- _WHAT THE TASK REQUIRES_:
Provide only the number of lines below in which the string "Москва" occurs.

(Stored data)
"""
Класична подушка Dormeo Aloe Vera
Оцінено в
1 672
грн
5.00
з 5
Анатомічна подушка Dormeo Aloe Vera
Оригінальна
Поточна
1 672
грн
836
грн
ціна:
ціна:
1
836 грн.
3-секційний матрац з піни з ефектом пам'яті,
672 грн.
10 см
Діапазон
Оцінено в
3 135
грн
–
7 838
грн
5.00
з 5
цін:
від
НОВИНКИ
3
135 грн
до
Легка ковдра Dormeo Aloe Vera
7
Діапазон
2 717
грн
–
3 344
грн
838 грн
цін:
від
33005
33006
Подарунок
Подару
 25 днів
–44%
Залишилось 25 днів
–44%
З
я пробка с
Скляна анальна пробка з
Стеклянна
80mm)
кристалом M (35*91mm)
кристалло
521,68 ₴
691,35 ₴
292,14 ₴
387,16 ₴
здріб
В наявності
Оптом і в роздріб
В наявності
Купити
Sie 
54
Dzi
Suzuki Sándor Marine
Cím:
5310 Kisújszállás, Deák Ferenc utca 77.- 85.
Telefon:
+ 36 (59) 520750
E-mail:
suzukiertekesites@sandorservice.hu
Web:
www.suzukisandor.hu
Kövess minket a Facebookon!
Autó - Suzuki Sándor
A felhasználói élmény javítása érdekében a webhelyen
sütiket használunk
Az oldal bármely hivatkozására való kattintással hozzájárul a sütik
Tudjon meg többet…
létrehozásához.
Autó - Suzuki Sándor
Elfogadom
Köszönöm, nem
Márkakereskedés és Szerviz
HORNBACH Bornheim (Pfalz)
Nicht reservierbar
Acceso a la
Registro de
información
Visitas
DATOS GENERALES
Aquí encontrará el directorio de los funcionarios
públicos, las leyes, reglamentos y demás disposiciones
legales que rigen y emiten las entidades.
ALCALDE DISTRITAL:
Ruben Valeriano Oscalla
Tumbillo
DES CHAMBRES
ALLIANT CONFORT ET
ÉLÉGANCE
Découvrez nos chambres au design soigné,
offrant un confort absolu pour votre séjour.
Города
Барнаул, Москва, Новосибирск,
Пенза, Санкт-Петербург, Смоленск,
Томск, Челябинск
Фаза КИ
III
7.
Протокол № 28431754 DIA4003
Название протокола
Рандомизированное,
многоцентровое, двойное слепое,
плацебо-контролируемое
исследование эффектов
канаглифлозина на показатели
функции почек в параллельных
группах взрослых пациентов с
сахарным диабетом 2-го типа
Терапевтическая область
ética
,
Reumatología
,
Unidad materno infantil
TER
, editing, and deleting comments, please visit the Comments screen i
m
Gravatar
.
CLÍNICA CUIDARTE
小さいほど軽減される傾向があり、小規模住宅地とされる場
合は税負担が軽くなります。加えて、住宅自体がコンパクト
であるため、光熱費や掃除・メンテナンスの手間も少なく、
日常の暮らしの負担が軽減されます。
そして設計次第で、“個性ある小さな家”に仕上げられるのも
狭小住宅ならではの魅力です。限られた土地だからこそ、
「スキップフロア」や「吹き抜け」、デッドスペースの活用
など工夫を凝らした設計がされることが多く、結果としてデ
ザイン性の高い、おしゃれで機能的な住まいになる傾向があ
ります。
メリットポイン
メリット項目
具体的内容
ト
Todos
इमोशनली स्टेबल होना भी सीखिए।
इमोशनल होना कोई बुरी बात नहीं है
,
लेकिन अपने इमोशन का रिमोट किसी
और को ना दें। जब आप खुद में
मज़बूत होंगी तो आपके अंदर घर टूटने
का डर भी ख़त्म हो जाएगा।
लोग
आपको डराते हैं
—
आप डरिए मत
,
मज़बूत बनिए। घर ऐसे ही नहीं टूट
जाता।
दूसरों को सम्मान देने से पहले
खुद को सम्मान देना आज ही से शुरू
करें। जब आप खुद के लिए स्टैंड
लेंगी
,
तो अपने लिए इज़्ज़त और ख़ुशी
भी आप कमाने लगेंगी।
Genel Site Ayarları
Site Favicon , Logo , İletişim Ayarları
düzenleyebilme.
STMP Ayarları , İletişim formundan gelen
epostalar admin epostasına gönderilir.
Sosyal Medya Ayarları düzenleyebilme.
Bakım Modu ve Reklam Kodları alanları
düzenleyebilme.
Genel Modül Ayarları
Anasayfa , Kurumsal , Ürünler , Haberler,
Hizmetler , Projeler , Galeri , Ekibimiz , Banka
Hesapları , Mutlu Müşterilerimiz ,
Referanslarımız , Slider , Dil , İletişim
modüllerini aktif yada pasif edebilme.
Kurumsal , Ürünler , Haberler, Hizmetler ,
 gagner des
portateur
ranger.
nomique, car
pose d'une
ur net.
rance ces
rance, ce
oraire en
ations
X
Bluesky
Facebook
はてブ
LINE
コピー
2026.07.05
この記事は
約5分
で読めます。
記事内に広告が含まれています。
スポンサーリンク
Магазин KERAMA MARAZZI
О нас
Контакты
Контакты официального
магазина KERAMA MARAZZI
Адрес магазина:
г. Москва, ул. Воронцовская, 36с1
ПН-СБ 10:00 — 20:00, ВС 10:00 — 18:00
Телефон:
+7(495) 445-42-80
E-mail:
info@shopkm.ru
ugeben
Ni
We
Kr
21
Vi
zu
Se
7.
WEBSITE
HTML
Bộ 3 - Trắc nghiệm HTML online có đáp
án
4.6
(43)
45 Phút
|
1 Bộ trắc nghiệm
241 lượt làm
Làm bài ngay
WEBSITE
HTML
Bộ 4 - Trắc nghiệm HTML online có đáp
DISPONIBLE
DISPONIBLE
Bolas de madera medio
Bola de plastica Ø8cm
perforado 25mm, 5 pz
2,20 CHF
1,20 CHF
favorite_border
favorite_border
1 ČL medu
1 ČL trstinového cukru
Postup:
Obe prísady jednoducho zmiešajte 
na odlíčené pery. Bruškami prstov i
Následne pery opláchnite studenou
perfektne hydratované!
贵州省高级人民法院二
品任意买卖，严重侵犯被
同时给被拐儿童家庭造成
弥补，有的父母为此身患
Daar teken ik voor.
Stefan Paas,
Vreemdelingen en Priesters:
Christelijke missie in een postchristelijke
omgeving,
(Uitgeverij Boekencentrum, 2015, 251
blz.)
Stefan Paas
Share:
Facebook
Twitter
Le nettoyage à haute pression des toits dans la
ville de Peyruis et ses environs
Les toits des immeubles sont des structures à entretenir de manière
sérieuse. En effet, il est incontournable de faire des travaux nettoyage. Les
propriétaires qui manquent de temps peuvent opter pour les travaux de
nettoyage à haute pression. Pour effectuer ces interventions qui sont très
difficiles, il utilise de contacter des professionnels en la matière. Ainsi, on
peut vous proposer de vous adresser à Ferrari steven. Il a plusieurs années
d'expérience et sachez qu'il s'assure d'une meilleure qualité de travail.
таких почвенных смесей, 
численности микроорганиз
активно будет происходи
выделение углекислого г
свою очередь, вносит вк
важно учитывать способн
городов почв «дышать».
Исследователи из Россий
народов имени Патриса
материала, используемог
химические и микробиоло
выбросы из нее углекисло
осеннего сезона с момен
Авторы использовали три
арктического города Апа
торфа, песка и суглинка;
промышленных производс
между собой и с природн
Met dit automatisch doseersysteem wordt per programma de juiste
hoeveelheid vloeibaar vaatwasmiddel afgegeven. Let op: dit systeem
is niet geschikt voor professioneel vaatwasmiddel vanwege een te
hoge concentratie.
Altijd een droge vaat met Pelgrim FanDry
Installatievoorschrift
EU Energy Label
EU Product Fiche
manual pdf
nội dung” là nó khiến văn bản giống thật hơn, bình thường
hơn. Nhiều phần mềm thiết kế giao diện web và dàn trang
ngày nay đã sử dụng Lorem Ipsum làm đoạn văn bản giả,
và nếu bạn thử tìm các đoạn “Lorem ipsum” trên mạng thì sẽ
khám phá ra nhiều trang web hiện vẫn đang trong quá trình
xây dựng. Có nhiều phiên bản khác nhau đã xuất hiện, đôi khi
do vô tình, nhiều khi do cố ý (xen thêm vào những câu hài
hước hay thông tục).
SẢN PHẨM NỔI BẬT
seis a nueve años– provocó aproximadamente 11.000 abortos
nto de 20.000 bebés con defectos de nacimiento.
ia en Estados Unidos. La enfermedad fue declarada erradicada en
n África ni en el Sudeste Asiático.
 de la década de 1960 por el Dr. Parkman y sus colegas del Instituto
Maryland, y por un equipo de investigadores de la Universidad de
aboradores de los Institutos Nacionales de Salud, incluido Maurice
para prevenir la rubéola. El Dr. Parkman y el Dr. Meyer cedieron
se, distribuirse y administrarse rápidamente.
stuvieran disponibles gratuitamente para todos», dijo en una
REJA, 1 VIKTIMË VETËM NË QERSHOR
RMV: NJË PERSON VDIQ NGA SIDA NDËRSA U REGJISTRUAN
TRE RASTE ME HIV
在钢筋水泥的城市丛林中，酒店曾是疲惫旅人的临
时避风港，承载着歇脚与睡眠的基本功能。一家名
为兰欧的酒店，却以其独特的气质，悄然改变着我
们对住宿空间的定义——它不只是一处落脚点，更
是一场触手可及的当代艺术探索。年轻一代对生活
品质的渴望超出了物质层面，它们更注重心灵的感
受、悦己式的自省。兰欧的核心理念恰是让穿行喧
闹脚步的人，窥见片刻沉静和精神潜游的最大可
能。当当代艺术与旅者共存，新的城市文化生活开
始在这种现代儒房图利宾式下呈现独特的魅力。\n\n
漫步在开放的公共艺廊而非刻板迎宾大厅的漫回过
"""
- _SOLVED EXERCISE_:
2